Gold is possibly the most lucrative of all the precious metal trading options because of its unique properties. It is incredibly durable, resisting corrosion and rusting, as well as malleable, and it also acts as a conductor for both electricity and heat. It can be used for numerous industrial applications, for example in electronics and dentistry, however it is best known for its use as a base for jewellery and as a kind of currency.
There are numerous investment options open to those who wish to participate in gold trading online. Here are some of the most common:
- Commodity ETFs – ETFs or Exchange Traded Funds are accessible for all kinds of precious metals including gold. This is a liquid and convenient way of buying and selling gold.
- Mutual Funds and Common Stocks – This is a type of investment where precious metal miners’ shares are leveraged to the price movements in the precious metals market.
- Options and Futures – These markets offer leverage and liquidity to traders who are looking to make a large investment in precious metals like gold. The biggest profits can be made with derivative products, however large losses can also occur.
- Gold bullion – Gold bars and coins are large, heavy and cumbersome and therefore are only suitable for those who have a safe place in which to store them. However if an investor expects the worst or needs a portable investment, this is a good choice.
- Certificates – Certificates bring trades all of the benefits of physically owning gold without any of the difficulties of storage or transportation. However in an emergency, it is important to remember that a certificate cannot be exchanged for anything of real value.

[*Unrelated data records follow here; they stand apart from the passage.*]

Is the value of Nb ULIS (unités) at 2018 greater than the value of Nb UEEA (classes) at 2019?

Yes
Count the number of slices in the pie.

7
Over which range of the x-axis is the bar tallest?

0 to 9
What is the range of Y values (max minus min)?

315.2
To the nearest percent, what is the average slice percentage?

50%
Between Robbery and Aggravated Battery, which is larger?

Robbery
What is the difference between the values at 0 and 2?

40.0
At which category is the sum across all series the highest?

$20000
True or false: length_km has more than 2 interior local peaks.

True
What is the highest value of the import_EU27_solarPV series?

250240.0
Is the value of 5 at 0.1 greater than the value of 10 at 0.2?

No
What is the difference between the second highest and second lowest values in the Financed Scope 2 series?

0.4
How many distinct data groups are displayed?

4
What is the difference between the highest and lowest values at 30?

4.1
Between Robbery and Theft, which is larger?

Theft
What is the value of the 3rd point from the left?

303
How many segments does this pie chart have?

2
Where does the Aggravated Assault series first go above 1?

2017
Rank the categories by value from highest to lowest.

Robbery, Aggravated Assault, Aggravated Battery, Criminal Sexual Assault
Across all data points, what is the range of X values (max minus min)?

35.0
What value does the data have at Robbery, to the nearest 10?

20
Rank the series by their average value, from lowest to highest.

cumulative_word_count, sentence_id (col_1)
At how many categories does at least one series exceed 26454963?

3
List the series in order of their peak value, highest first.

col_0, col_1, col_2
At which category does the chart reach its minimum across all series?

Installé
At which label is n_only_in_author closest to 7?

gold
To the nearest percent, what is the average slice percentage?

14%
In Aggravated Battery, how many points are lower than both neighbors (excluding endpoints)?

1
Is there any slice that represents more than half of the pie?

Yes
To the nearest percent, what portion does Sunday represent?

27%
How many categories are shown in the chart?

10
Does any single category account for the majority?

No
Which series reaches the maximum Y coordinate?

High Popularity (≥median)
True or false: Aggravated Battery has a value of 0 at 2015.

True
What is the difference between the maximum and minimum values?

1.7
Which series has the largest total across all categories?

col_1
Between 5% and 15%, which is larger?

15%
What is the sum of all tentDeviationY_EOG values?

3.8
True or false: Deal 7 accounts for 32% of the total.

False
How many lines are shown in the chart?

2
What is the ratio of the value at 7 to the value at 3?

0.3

Gold is one of the oldest currencies in the world and forms the basis of the financial world, however it is affected by only a few price catalysts.
When an investor trades gold in response to one polarity while its opposite pole is controlling the price action, they are facing a higher risk. For example, should a sell off hit financial markets around the world in a major way, a trader may assume that fear will move the gold market and invest in the belief that fearful emotions will carry the price higher, however instead fears of inflation may trigger a decline with other traders selling aggressively which would cause a loss. There is always a combination of these forces at play in the world’s financial markets and these establish long term themes of long down trends and up trends.
Throughout history, one of the primary determinants of the price of gold is the level of real interest rates – the interest rate with inflation subtracted. If the real interest rate is low, alternative investments such as bonds and cash bring low or even negative returns which encourages investors to seek out other ways to protect their wealth. Conversely, if the real interest rate is high, both bonds and cash produce high returns and therefore gold holds less appeal as an investment.
Other factors which have an impact are indications which affect inflation like interest rate change announcements, treasury auctions and the Consumer and Producer price indices. Macroeconomic indicators like the GDP and Unemployment Rate reveal the state of a nation’s economy which may then encourage investors to either invest in gold or otherwise.
Changes in political climate can have a major impact upon gold’s prices. Should there be uncertainty about a war or conflict, investors may perceive that investing in a country’s currency or bonds could be risky and therefore choose to move their funds into gold.